Secondo la dottoressa Loffredi stabilire «una qualsiasi valenza positiva dal punto di vista psicologico, in un atto sessuale privo di una relazione con un altro essere umano, è completamente fuori luogo». Anzi, rileva, c'è un «vero e proprio snaturare l’essenza dell’atto sessuale in sé che invece rappresenta un ricongiungimento simbolico di ciò che la natura ha separato». È quindi ragionevole pensare che l’ambito virtuale in cui queste relazioni sessuali si muoverebbero, in totale assenza di rapporto con un individuo, non possono essere ricondotte a un effetto positivo o curativo nei confronti di istinti evidentemente non soddisfabili con una persona. Non a caso la dottoressa Loffredi non esclude che l’ambito di non relazione nella quale i 'clienti' agiscono non possano anche 'normalizzare' un’attitudine a comportamenti perversi riproponibili con una partner in carne ed ossa. Un’unica riserva di positività, la Loffredi la affida ad «un utilizzo di questi presìdi a fini terapeutici, ma solo a condizione vengano opportunamente strutturati».

La psicoterapeuta ed esperta in sessuologia clinica Nada Loffredi.

UN IMMAGINARIO MALATO E PERVERSO

Quello che a me, da non esperta, sembra raccapricciante è che un soggetto, maschio o femmina che sia, decida di 'accogliere' un istinto 'asociale' e perverso, invece di porsi delle domande e risolvere problemi relazionali e sessuali evidentemente conclamati. È chiaro - e anche qui a sostenermi c’è il parere qualificato della dottoressa Loffredi – che la precisa volontà (peraltro a pagamento) di fuggire dall’impegno di una relazione e dalla sua costruzione, lasci al soggetto che frequenta questi posti solo un immaginario malato, perverso e spesso violento. L’esperta ci invita anche a non enfatizzare il riscontro dichiarato dai gestori della casa, secondo cui vi sarebbe un boom di prenotazioni. Eccessivo sembra infatti un presunto 'clamoroso' successo descritto dai proprietari (e ci mancherebbe che dicessero che non ci va nessuno…), considerato che «le perversioni sessuali riguardano secondo le statistiche scientifiche il 4% degli individui», precisa Nada Loffedi.

SE MINIMIZZARE È PERICOLOSO

Per quanto mi riguarda, questa opportunità non solo mi provoca una enorme sensazione di solitudine, ma anche il convincimento di un totale smarrimento della sessualità maschile da parte di alcuni soggetti. Penso anche sia un pessimo messaggio, in particolare per i maschi che ad una sessualità (si spera sana) devono ancora avvicinarsi. Viviamo già con troppa leggerezza l’enorme 'bolla' di deresponsabilizzazione delle relazioni nei social network, luoghi dove essere sé stessi è un’opzione e dove l’altro non riceve la stessa forma di rispetto che si pretenderebbe per sé stessi. Ridurre – come hanno fatto molti comunicatori - questa casa di appuntamenti a 'un fatto di colore', definendo «interessante» un’offerta dove possono essere agìti istinti perversi e rapporti con forme umane in silicone, mi sembra davvero pericoloso.

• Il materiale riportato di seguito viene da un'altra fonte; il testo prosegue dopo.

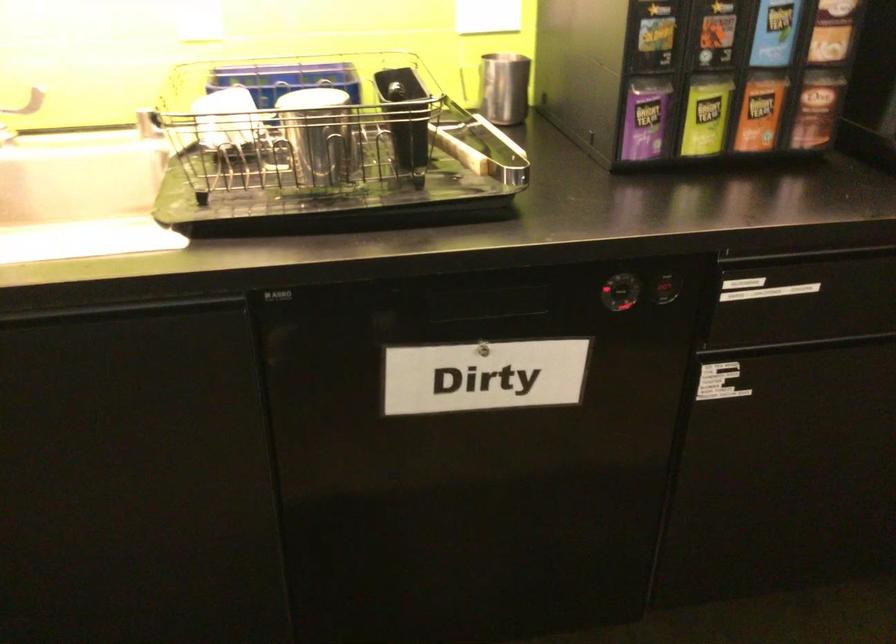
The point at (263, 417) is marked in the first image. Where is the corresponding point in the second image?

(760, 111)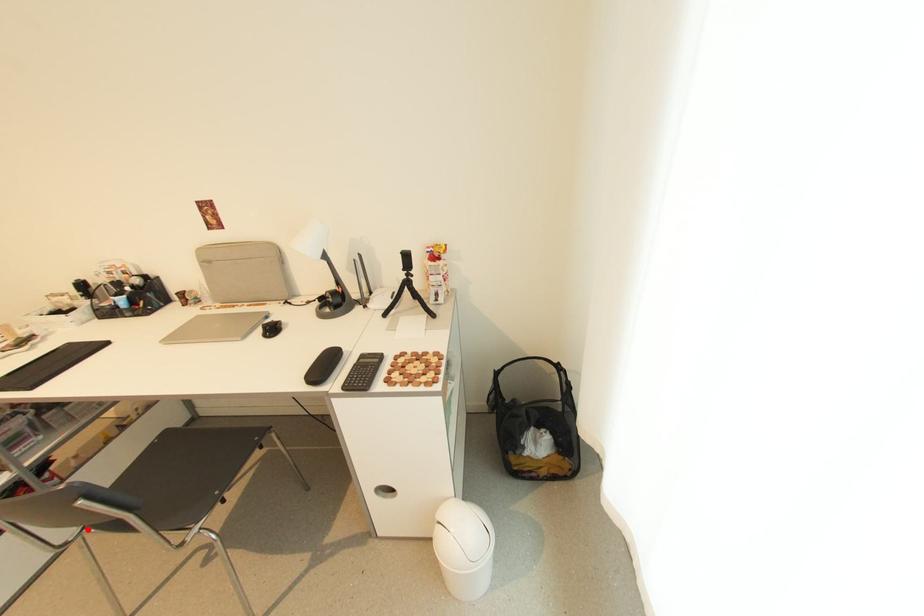
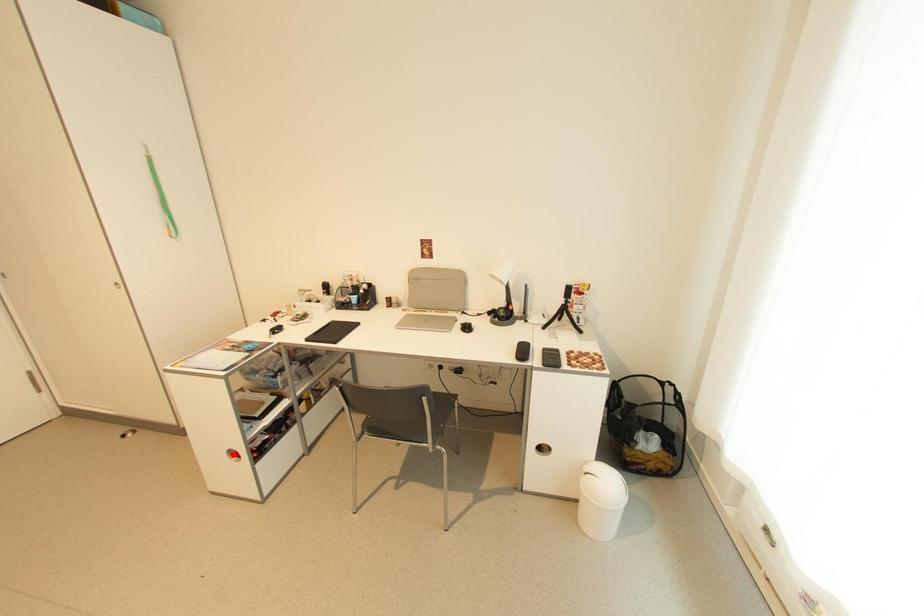
I am providing you with two images of the same scene from different viewpoints. A red point is marked on the first image and another point is marked on the second image. Are the points marked in image1 and image2 representing the same 3D position?

No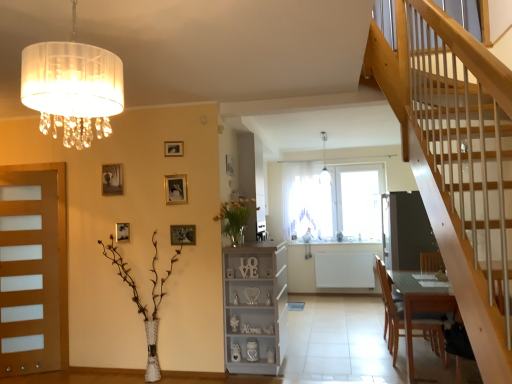
Question: Is translucent glass vase at left, the 1th floral arrangement in the left-to-right sequence, facing towards dark gray matte screen door at center?

Choices:
 (A) yes
 (B) no

Answer: (B)

Question: Is translucent glass vase at left, acting as the second floral arrangement starting from the right, closer to camera compared to dark gray matte screen door at center?

Choices:
 (A) no
 (B) yes

Answer: (B)

Question: Is translucent glass vase at left, arranged as the 1th floral arrangement when ordered from the bottom, outside of dark gray matte screen door at center?

Choices:
 (A) no
 (B) yes

Answer: (B)

Question: Can you confirm if translucent glass vase at left, acting as the second floral arrangement starting from the right, is bigger than dark gray matte screen door at center?

Choices:
 (A) yes
 (B) no

Answer: (B)

Question: Considering the relative sizes of translucent glass vase at left, arranged as the 1th floral arrangement when ordered from the bottom, and dark gray matte screen door at center in the image provided, is translucent glass vase at left, arranged as the 1th floral arrangement when ordered from the bottom, shorter than dark gray matte screen door at center?

Choices:
 (A) yes
 (B) no

Answer: (A)

Question: Considering the relative sizes of translucent glass vase at left, arranged as the 1th floral arrangement when ordered from the bottom, and dark gray matte screen door at center in the image provided, is translucent glass vase at left, arranged as the 1th floral arrangement when ordered from the bottom, taller than dark gray matte screen door at center?

Choices:
 (A) no
 (B) yes

Answer: (A)

Question: Is translucent fabric lampshade at upper left thinner than metallic gold picture frame at upper center, which appears as the sixth picture frame when viewed from the back?

Choices:
 (A) yes
 (B) no

Answer: (B)

Question: Can you confirm if translucent fabric lampshade at upper left is positioned to the left of metallic gold picture frame at upper center, the fifth picture frame positioned from the left?

Choices:
 (A) no
 (B) yes

Answer: (B)

Question: Is translucent fabric lampshade at upper left not inside metallic gold picture frame at upper center, the second picture frame from the right?

Choices:
 (A) yes
 (B) no

Answer: (A)

Question: Does translucent fabric lampshade at upper left come behind metallic gold picture frame at upper center, which appears as the sixth picture frame when viewed from the back?

Choices:
 (A) no
 (B) yes

Answer: (A)

Question: Could you tell me if translucent fabric lampshade at upper left is facing metallic gold picture frame at upper center, the fifth picture frame positioned from the left?

Choices:
 (A) no
 (B) yes

Answer: (A)

Question: Does translucent fabric lampshade at upper left have a lesser height compared to metallic gold picture frame at upper center, the second picture frame from the right?

Choices:
 (A) yes
 (B) no

Answer: (B)

Question: Does wooden picture frame at upper center, which is the 3th picture frame in left-to-right order, have a lesser height compared to matte gold picture frame at upper left, the first picture frame in the left-to-right sequence?

Choices:
 (A) yes
 (B) no

Answer: (A)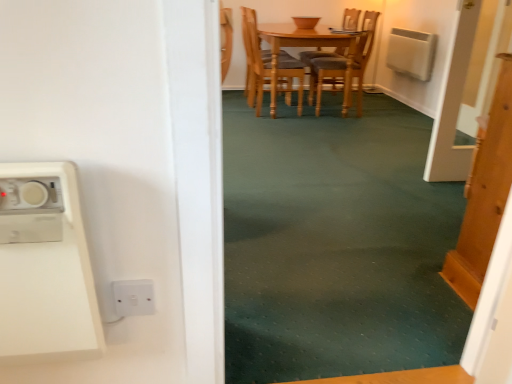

CORPI COME OGGETTI: DICIAMO BASTA

Per una volta sfido impavida l’etichetta di bacchettona e dico che culturalmente il messaggio di queste case non è meno disastroso di tutto ciò che poi ci porta per direttissima al tema della violenza sulle donne. L’oggettivizzazione del corpo, senza diritti e senza dignità, in queste case è servita su un piatto d’argento. Ed è esattamente quello che poi conduce a relazioni non sane, agli abusi, ai femminicidi. Se per ovvie ragioni non si può fare un legame di concausa tra le cose, credo profondamente che questo tipo di offerta del divertimento sessuale non aiuti affatto quella cultura del rispetto e delle relazioni sane tra individui, di cui tanto avremmo bisogno.